═════ Records

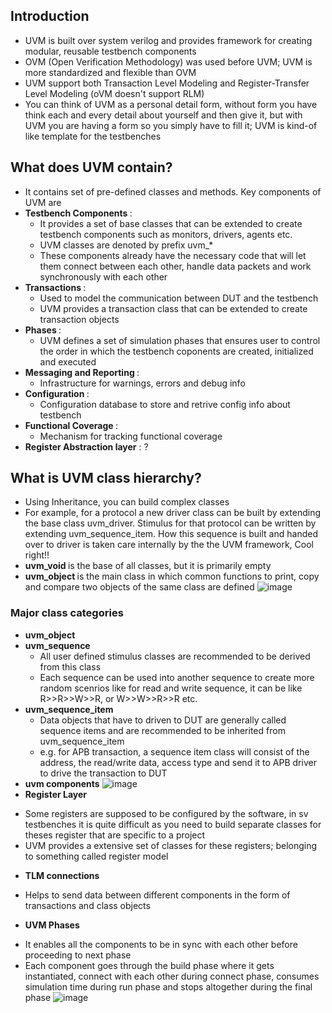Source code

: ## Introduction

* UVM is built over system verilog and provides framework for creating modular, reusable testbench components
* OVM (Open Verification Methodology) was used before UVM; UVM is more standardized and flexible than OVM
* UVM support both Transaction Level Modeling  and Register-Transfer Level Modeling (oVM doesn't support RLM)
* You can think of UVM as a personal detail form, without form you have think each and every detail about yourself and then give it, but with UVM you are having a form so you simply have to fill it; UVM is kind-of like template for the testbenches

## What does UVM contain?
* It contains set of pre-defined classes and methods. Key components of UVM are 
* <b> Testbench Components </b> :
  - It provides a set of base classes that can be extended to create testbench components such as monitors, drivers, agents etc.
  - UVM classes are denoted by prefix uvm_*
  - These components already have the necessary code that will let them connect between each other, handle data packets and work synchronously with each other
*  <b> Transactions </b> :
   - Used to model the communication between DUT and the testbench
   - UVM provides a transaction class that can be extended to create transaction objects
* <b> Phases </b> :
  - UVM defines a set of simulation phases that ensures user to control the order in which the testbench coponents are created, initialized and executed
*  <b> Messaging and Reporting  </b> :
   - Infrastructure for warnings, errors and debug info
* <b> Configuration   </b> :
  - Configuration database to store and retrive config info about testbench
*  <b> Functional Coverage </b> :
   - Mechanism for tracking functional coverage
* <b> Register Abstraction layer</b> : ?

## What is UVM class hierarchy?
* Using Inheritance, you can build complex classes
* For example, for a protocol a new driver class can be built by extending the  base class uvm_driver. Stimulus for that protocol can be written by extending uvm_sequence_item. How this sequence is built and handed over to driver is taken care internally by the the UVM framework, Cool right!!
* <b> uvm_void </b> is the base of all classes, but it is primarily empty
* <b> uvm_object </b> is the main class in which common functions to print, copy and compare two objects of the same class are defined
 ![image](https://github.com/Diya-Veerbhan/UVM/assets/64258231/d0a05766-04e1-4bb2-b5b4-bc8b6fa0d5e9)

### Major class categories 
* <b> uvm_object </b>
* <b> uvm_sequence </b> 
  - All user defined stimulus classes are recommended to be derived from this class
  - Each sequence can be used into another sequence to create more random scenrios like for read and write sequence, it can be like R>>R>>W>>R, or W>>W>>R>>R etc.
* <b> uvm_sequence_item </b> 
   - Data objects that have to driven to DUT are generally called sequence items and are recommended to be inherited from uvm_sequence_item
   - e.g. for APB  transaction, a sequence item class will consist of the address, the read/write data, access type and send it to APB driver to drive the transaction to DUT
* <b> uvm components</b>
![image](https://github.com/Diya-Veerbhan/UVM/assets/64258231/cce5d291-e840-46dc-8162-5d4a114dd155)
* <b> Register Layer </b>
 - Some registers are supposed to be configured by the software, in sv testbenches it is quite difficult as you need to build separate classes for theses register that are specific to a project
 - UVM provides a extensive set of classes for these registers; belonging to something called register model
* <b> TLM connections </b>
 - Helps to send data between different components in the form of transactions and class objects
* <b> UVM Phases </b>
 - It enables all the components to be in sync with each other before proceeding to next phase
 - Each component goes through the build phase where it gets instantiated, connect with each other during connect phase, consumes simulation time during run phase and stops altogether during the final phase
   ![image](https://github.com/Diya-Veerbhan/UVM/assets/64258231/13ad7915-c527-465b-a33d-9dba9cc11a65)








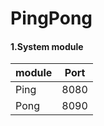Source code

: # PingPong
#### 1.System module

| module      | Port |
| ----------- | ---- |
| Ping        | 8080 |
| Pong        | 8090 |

══════════
═════ Records

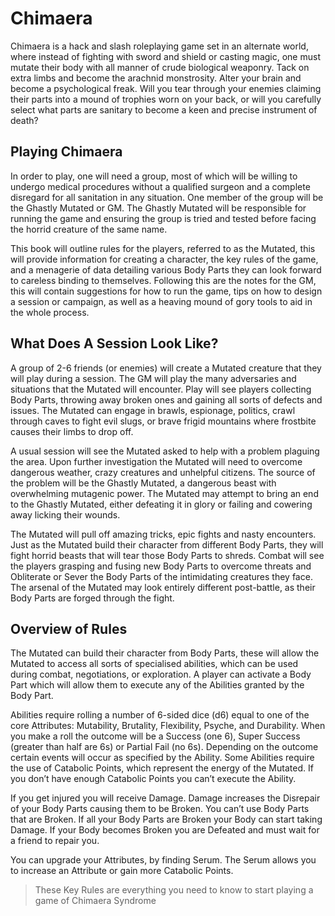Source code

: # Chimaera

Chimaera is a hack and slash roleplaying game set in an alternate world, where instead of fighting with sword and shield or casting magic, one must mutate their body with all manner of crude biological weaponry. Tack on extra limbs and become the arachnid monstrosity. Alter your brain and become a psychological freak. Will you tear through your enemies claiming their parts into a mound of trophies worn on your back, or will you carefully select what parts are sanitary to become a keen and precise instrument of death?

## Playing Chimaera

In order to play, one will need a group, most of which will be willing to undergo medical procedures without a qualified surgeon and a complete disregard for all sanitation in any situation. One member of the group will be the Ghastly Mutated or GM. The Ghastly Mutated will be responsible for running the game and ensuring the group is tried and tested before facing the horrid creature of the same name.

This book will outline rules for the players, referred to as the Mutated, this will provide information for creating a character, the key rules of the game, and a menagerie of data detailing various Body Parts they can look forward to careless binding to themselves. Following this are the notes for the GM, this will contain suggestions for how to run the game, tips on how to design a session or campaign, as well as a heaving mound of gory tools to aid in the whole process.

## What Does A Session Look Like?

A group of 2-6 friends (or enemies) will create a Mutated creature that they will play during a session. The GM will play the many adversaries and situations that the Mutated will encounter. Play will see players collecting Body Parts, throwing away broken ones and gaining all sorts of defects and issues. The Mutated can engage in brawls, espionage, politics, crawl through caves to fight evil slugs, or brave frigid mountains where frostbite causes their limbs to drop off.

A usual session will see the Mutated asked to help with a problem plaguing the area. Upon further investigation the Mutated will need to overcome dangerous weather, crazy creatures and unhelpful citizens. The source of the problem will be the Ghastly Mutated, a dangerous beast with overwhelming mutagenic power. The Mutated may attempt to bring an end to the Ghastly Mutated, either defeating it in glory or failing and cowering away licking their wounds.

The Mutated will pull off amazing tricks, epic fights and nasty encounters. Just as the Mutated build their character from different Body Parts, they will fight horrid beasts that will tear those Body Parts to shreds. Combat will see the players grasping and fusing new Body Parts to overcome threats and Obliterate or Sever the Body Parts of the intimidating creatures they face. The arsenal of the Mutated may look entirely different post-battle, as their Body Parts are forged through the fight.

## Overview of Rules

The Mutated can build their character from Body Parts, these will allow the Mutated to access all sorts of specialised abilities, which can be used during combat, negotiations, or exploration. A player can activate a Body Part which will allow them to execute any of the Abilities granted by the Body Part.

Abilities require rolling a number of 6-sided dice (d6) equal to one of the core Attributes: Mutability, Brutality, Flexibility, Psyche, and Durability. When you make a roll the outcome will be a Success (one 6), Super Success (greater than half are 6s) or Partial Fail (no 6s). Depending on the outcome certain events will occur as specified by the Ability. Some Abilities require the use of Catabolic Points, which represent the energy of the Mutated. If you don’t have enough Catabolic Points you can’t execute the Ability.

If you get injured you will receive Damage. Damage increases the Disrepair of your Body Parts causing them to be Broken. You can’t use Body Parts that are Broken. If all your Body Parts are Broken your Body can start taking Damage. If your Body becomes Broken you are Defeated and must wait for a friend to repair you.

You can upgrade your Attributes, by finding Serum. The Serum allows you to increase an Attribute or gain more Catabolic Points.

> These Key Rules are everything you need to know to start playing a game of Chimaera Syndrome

══════════

What you give back should be only the lines of the records above, starting at the line with "for the testbenches" and ending at the line with "<b> Testbench Components", restated word for word.

Task solution
* You can think of UVM as a personal detail form, without form you have think each and every detail about yourself and then give it, but with UVM you are having a form so you simply have to fill it; UVM is kind-of like template for the testbenches

## What does UVM contain?
* It contains set of pre-defined classes and methods. Key components of UVM are 
* <b> Testbench Components </b> :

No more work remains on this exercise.